◆ TASK DETAILS
Please reproduce every one of the records below word for word, omitting the pictures.

◆ SOURCE RECORDS
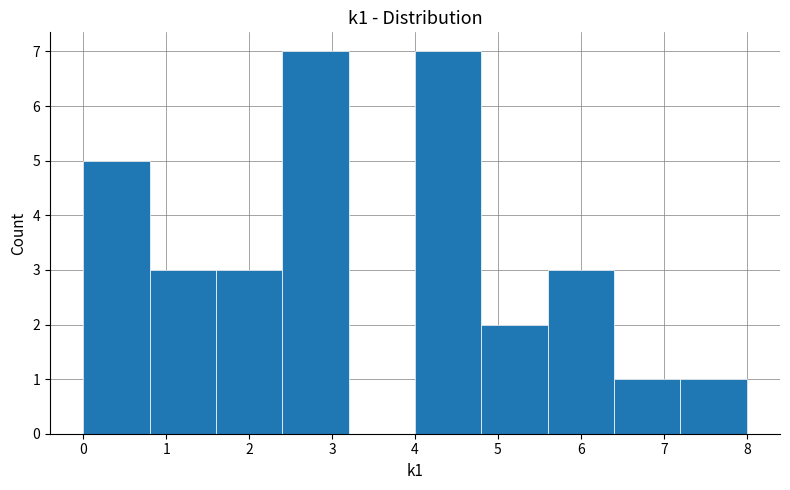

Reading left to right, transcribe this chart: for each bar, give the range it covers on the x-axis and its height. The values are not printed on the chart, so give them approximately, as read against the axis.

0.0 to 0.8: 5
0.8 to 1.6: 3
1.6 to 2.4: 3
2.4 to 3.2: 7
3.2 to 4.0: 0
4.0 to 4.8: 7
4.8 to 5.6: 2
5.6 to 6.4: 3
6.4 to 7.2: 1
7.2 to 8.0: 1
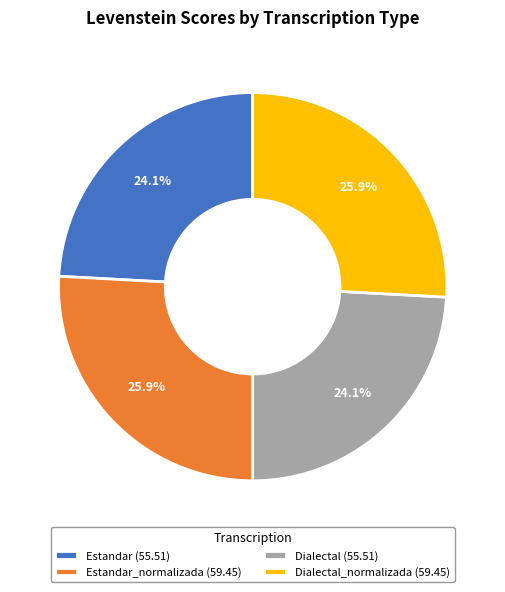

Approximately how many times larger is the value at Dialectal_normalizada (59.45) compared to Estandar (55.51)?

1.1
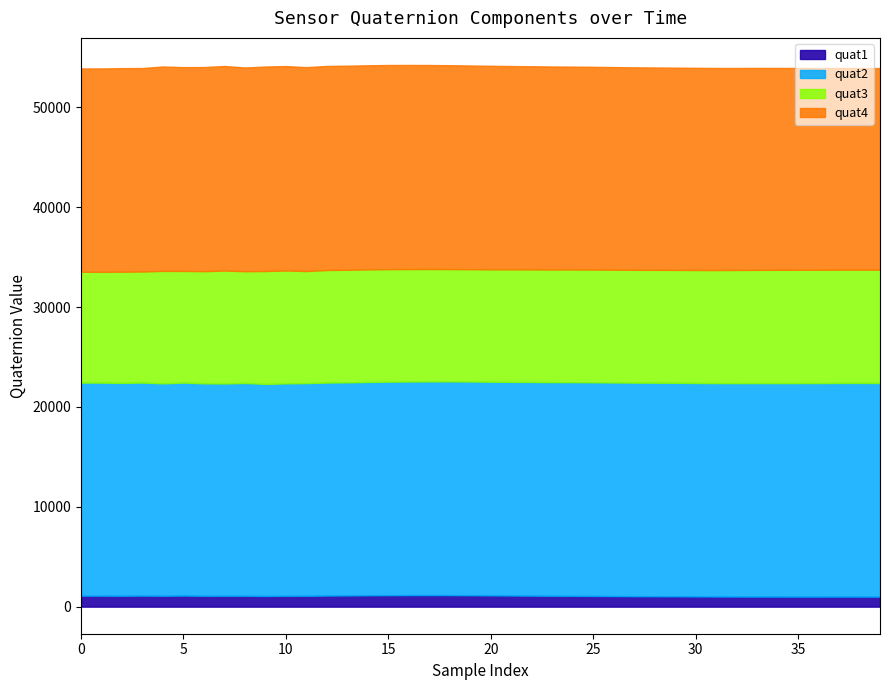

What are all the series names shown in the legend?

quat1, quat2, quat3, quat4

◆ REPLY
Reading left to right, transcribe this chart: for each bar, give the range it covers on the x-axis and its height. The values are not printed on the chart, so give them approximately, as read against the axis.

0.0 to 0.8: 5
0.8 to 1.6: 3
1.6 to 2.4: 3
2.4 to 3.2: 7
3.2 to 4.0: 0
4.0 to 4.8: 7
4.8 to 5.6: 2
5.6 to 6.4: 3
6.4 to 7.2: 1
7.2 to 8.0: 1

Approximately how many times larger is the value at Dialectal_normalizada (59.45) compared to Estandar (55.51)?

1.1

What are all the series names shown in the legend?

quat1, quat2, quat3, quat4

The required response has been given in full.